[Data entries]
------------------------------------------------

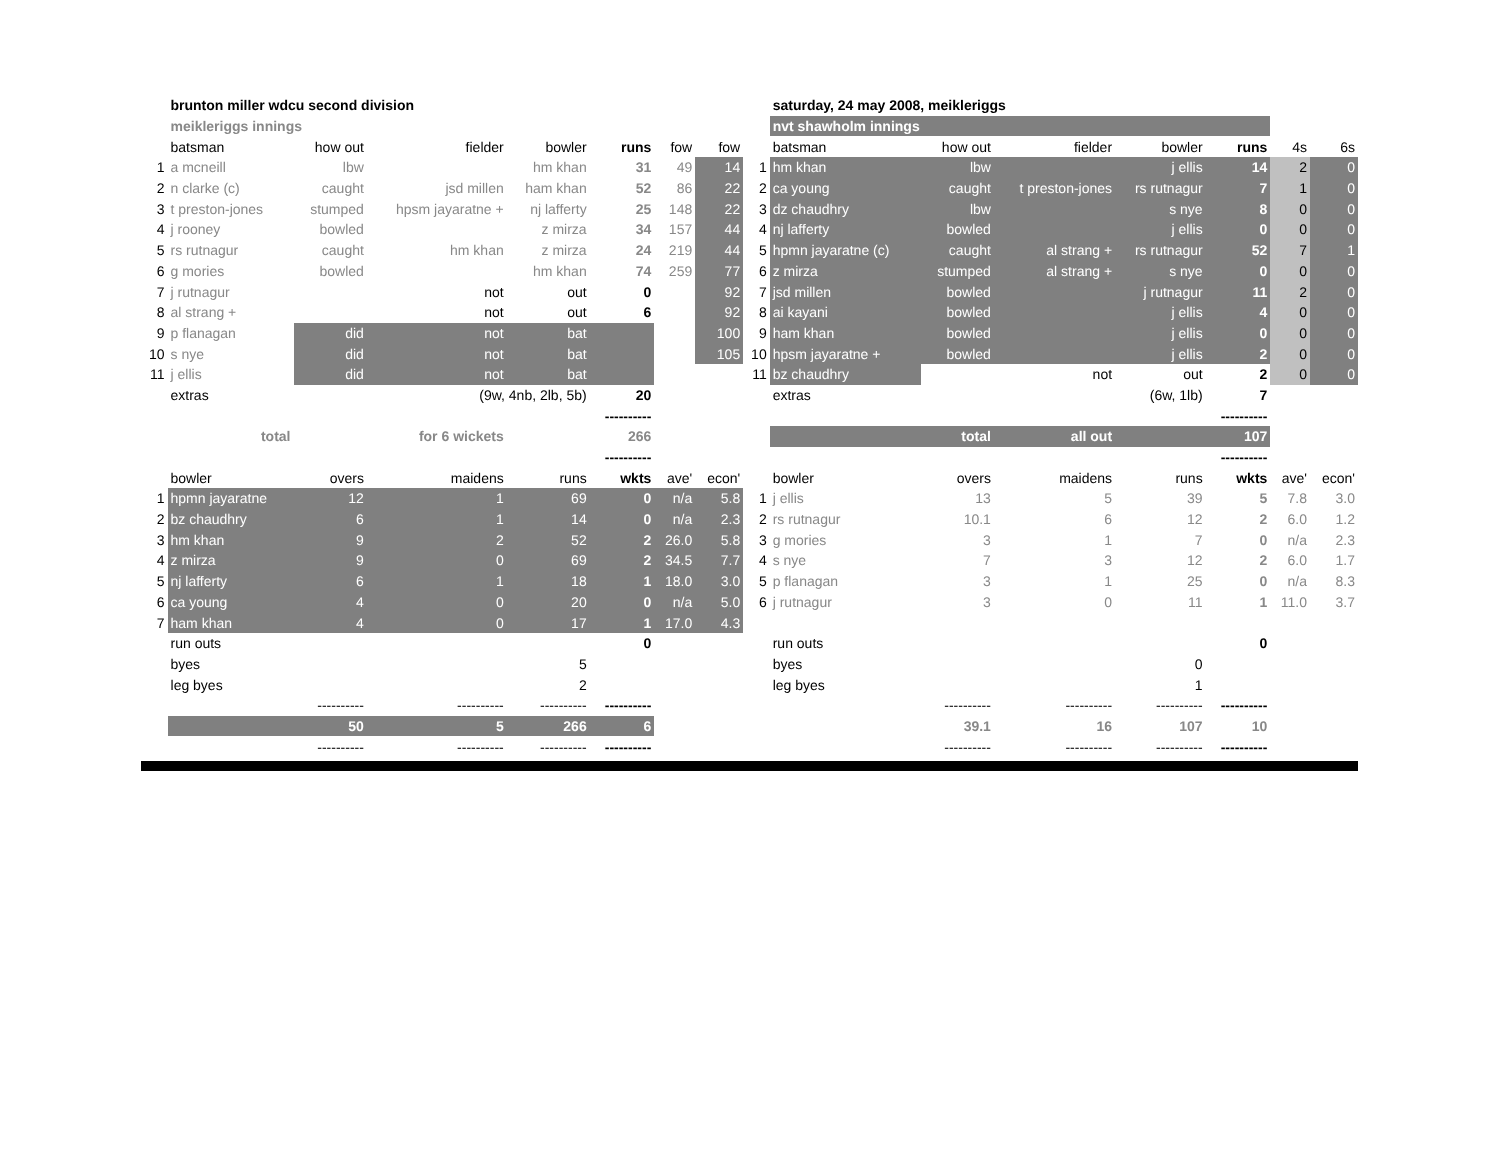| | brunton miller wdcu second division | | | | | | | | saturday, 24 may 2008, meikleriggs | | | | | | |
| | meikleriggs innings | | | | | | | | nvt shawholm innings | | | | | | |
| | batsman | how out | fielder | bowler | runs | fow | fow | | batsman | how out | fielder | bowler | runs | 4s | 6s |
| 1 | a mcneill | lbw | | hm khan | 31 | 49 | 14 | 1 | hm khan | lbw | | j ellis | 14 | 2 | 0 |
| 2 | n clarke (c) | caught | jsd millen | ham khan | 52 | 86 | 22 | 2 | ca young | caught | t preston-jones | rs rutnagur | 7 | 1 | 0 |
| 3 | t preston-jones | stumped | hpsm jayaratne + | nj lafferty | 25 | 148 | 22 | 3 | dz chaudhry | lbw | | s nye | 8 | 0 | 0 |
| 4 | j rooney | bowled | | z mirza | 34 | 157 | 44 | 4 | nj lafferty | bowled | | j ellis | 0 | 0 | 0 |
| 5 | rs rutnagur | caught | hm khan | z mirza | 24 | 219 | 44 | 5 | hpmn jayaratne (c) | caught | al strang + | rs rutnagur | 52 | 7 | 1 |
| 6 | g mories | bowled | | hm khan | 74 | 259 | 77 | 6 | z mirza | stumped | al strang + | s nye | 0 | 0 | 0 |
| 7 | j rutnagur | | not | out | 0 | | 92 | 7 | jsd millen | bowled | | j rutnagur | 11 | 2 | 0 |
| 8 | al strang + | | not | out | 6 | | 92 | 8 | ai kayani | bowled | | j ellis | 4 | 0 | 0 |
| 9 | p flanagan | did | not | bat | | | 100 | 9 | ham khan | bowled | | j ellis | 0 | 0 | 0 |
| 10 | s nye | did | not | bat | | | 105 | 10 | hpsm jayaratne + | bowled | | j ellis | 2 | 0 | 0 |
| 11 | j ellis | did | not | bat | | | | 11 | bz chaudhry | | not | out | 2 | 0 | 0 |
| | extras | | (9w, 4nb, 2lb, 5b) | | 20 | | | | extras | | | (6w, 1lb) | 7 | | |
| | | | | | ---------- | | | | | | | | ---------- | | |
| | total | | for 6 wickets | | 266 | | | | total | | all out | | 107 | | |
| | | | | | ---------- | | | | | | | | ---------- | | |
| | bowler | overs | maidens | runs | wkts | ave' | econ' | | bowler | overs | maidens | runs | wkts | ave' | econ' |
| 1 | hpmn jayaratne | 12 | 1 | 69 | 0 | n/a | 5.8 | 1 | j ellis | 13 | 5 | 39 | 5 | 7.8 | 3.0 |
| 2 | bz chaudhry | 6 | 1 | 14 | 0 | n/a | 2.3 | 2 | rs rutnagur | 10.1 | 6 | 12 | 2 | 6.0 | 1.2 |
| 3 | hm khan | 9 | 2 | 52 | 2 | 26.0 | 5.8 | 3 | g mories | 3 | 1 | 7 | 0 | n/a | 2.3 |
| 4 | z mirza | 9 | 0 | 69 | 2 | 34.5 | 7.7 | 4 | s nye | 7 | 3 | 12 | 2 | 6.0 | 1.7 |
| 5 | nj lafferty | 6 | 1 | 18 | 1 | 18.0 | 3.0 | 5 | p flanagan | 3 | 1 | 25 | 0 | n/a | 8.3 |
| 6 | ca young | 4 | 0 | 20 | 0 | n/a | 5.0 | 6 | j rutnagur | 3 | 0 | 11 | 1 | 11.0 | 3.7 |
| 7 | ham khan | 4 | 0 | 17 | 1 | 17.0 | 4.3 | | | | | | | | |
| | run outs | | | | 0 | | | | run outs | | | | 0 | | |
| | byes | | | 5 | | | | | byes | | | 0 | | | |
| | leg byes | | | 2 | | | | | leg byes | | | 1 | | | |
| | | ---------- | ---------- | ---------- | ---------- | | | | | ---------- | ---------- | ---------- | ---------- | | |
| | | 50 | 5 | 266 | 6 | | | | | 39.1 | 16 | 107 | 10 | | |
| | | ---------- | ---------- | ---------- | ---------- | | | | | ---------- | ---------- | ---------- | ---------- | | |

------------------------------------------------

# [Task goal]
Retype the records above, but only those lines that fall between the line containing "nye | 0 | 0 | 0 |" and the line containing "ellis | 2 | 0 | 0 |", with both of those lines included, exactly as written.

# [Exercise solution]
| 6 | g mories | bowled | | hm khan | 74 | 259 | 77 | 6 | z mirza | stumped | al strang + | s nye | 0 | 0 | 0 |
| 7 | j rutnagur | | not | out | 0 | | 92 | 7 | jsd millen | bowled | | j rutnagur | 11 | 2 | 0 |
| 8 | al strang + | | not | out | 6 | | 92 | 8 | ai kayani | bowled | | j ellis | 4 | 0 | 0 |
| 9 | p flanagan | did | not | bat | | | 100 | 9 | ham khan | bowled | | j ellis | 0 | 0 | 0 |
| 10 | s nye | did | not | bat | | | 105 | 10 | hpsm jayaratne + | bowled | | j ellis | 2 | 0 | 0 |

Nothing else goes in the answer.